++++ Data provided ++++
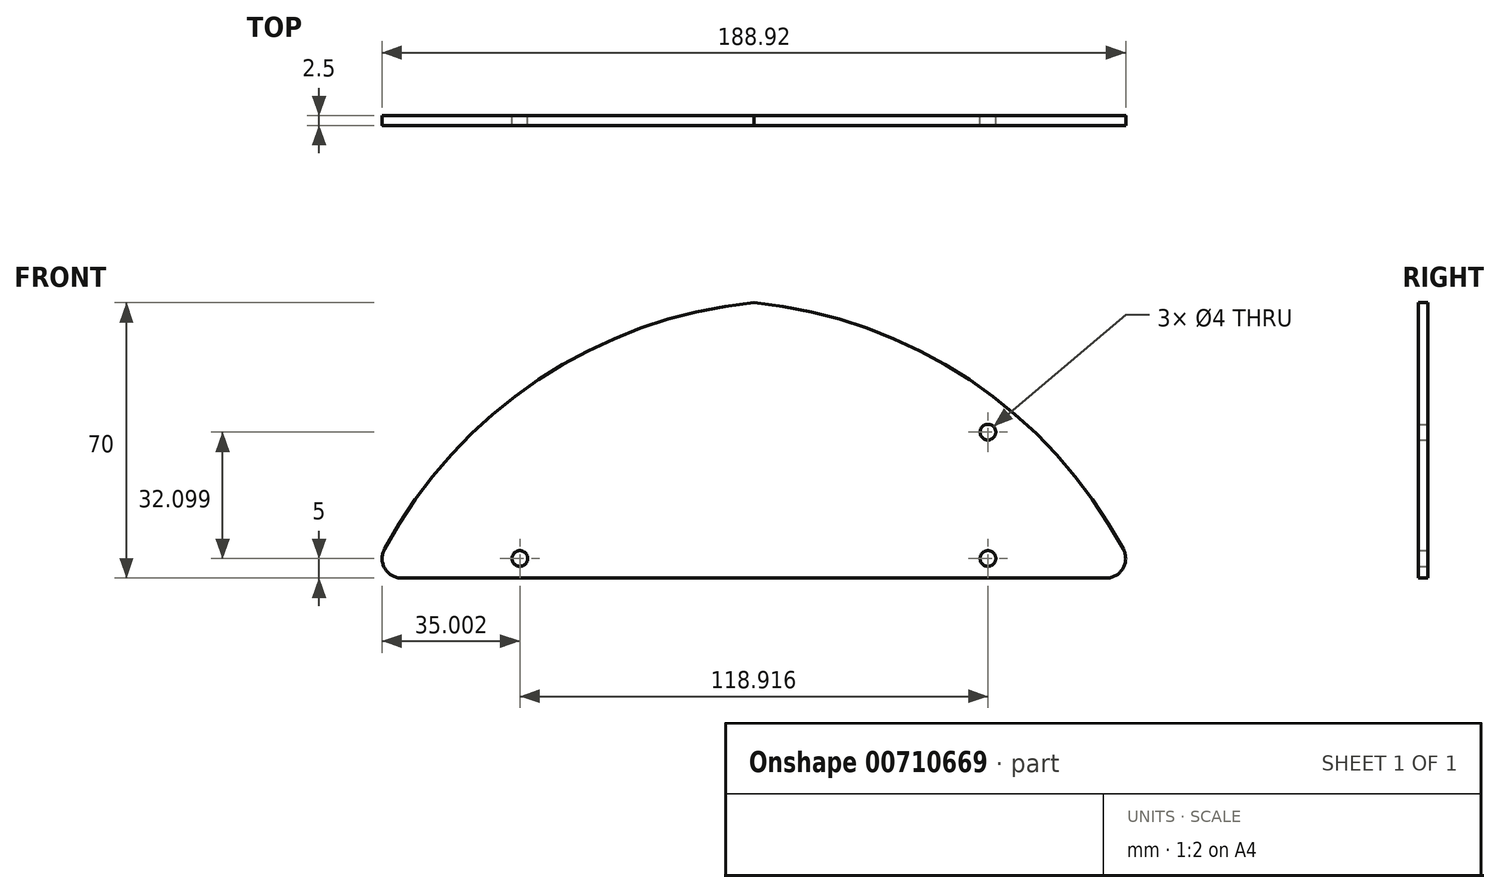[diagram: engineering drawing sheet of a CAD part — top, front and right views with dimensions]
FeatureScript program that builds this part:
annotation { "Feature Type Name" : "Feature", "Feature Type Description" : "" }
export const myFeature = defineFeature(function(context is Context, id is Id, definition is map)
    precondition{}
    {
        {
            var Q0;
            Q0=qCreatedBy(makeId("Front.planeOp"),FACE);
            var sketch = newSketch(context, id + "F0", { "sketchPlane" : qUnion([Q0])});
            skLineSegment(sketch, "E0", {"start": v(0, 0) * mm, "end": v(89.46, 0) * mm});
            skArc(sketch, "E1", {"start": v(93.86, 7.37) * mm, "mid": v(54.75, 50.4) * mm, "end": v(0, 70) * mm});
            skPoint(sketch, "E2.visualSharp", {"position": v(-97.5, 0) * mm});
            skPoint(sketch, "E3.visualSharp", {"position": v(97.5, 0) * mm});
            skArc(sketch, "E3.filletArc", {"start": v(89.46, 0) * mm, "mid": v(93.75, 2.43) * mm, "end": v(93.86, 7.37) * mm});
            skCircle(sketch, "E4", {"center": v(59.46, 5) * mm, "radius": 2 * mm});
            skPoint(sketch, "E5.orphan", {"position": v(0, 5) * mm});
            skLineSegment(sketch, "E6", {"start": v(0, 5) * mm, "end": v(0, 0) * mm});
            skArc(sketch, "E7.MirrorCS", {"start": v(-93.86, 7.37) * mm, "mid": v(-54.75, 50.4) * mm, "end": v(0, 70) * mm});
            skLineSegment(sketch, "E8.MirrorCS", {"start": v(0, 0) * mm, "end": v(-89.46, 0) * mm});
            skArc(sketch, "E9.MirrorCS", {"start": v(-89.46, 0) * mm, "mid": v(-93.75, 2.43) * mm, "end": v(-93.86, 7.37) * mm});
            skCircle(sketch, "E10.MirrorC", {"center": v(-59.46, 5) * mm, "radius": 2 * mm});
            skLineSegment(sketch, "E11", {"start": v(59.46, 39.69) * mm, "end": v(59.46, 39.1) * mm});
            skLineSegment(sketch, "E12.trimOffspring", {"start": v(59.46, 39.1) * mm, "end": v(59.46, 39.69) * mm});
            skPoint(sketch, "E13.orphan", {"position": v(59.46, 31.69) * mm});
            skCircle(sketch, "E14", {"center": v(59.46, 37.1) * mm, "radius": 2 * mm});
            skPoint(sketch, "E15.orphan", {"position": v(59.46, 47.1) * mm});
            skSolve(sketch);
        }
        {
            var Q0;
            Q0 = qSketchRegion(id + "F0", true);
            extrude(context, id + "F1", {"entities" : qUnion([Q0]), "depth" : 2.5 * mm, "offsetDistance" : 25 * mm});
        }
    });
++++
# Problem description
Return the item above line for line, including the FeatureScript program, but leave out the picture.

# Result of this exercise
[diagram: engineering drawing sheet of a CAD part — top, front and right views with dimensions]
FeatureScript program that builds this part:
annotation { "Feature Type Name" : "Feature", "Feature Type Description" : "" }
export const myFeature = defineFeature(function(context is Context, id is Id, definition is map)
    precondition{}
    {
        {
            var Q0;
            Q0=qCreatedBy(makeId("Front.planeOp"),FACE);
            var sketch = newSketch(context, id + "F0", { "sketchPlane" : qUnion([Q0])});
            skLineSegment(sketch, "E0", {"start": v(0, 0) * mm, "end": v(89.46, 0) * mm});
            skArc(sketch, "E1", {"start": v(93.86, 7.37) * mm, "mid": v(54.75, 50.4) * mm, "end": v(0, 70) * mm});
            skPoint(sketch, "E2.visualSharp", {"position": v(-97.5, 0) * mm});
            skPoint(sketch, "E3.visualSharp", {"position": v(97.5, 0) * mm});
            skArc(sketch, "E3.filletArc", {"start": v(89.46, 0) * mm, "mid": v(93.75, 2.43) * mm, "end": v(93.86, 7.37) * mm});
            skCircle(sketch, "E4", {"center": v(59.46, 5) * mm, "radius": 2 * mm});
            skPoint(sketch, "E5.orphan", {"position": v(0, 5) * mm});
            skLineSegment(sketch, "E6", {"start": v(0, 5) * mm, "end": v(0, 0) * mm});
            skArc(sketch, "E7.MirrorCS", {"start": v(-93.86, 7.37) * mm, "mid": v(-54.75, 50.4) * mm, "end": v(0, 70) * mm});
            skLineSegment(sketch, "E8.MirrorCS", {"start": v(0, 0) * mm, "end": v(-89.46, 0) * mm});
            skArc(sketch, "E9.MirrorCS", {"start": v(-89.46, 0) * mm, "mid": v(-93.75, 2.43) * mm, "end": v(-93.86, 7.37) * mm});
            skCircle(sketch, "E10.MirrorC", {"center": v(-59.46, 5) * mm, "radius": 2 * mm});
            skLineSegment(sketch, "E11", {"start": v(59.46, 39.69) * mm, "end": v(59.46, 39.1) * mm});
            skLineSegment(sketch, "E12.trimOffspring", {"start": v(59.46, 39.1) * mm, "end": v(59.46, 39.69) * mm});
            skPoint(sketch, "E13.orphan", {"position": v(59.46, 31.69) * mm});
            skCircle(sketch, "E14", {"center": v(59.46, 37.1) * mm, "radius": 2 * mm});
            skPoint(sketch, "E15.orphan", {"position": v(59.46, 47.1) * mm});
            skSolve(sketch);
        }
        {
            var Q0;
            Q0 = qSketchRegion(id + "F0", true);
            extrude(context, id + "F1", {"entities" : qUnion([Q0]), "depth" : 2.5 * mm, "offsetDistance" : 25 * mm});
        }
    });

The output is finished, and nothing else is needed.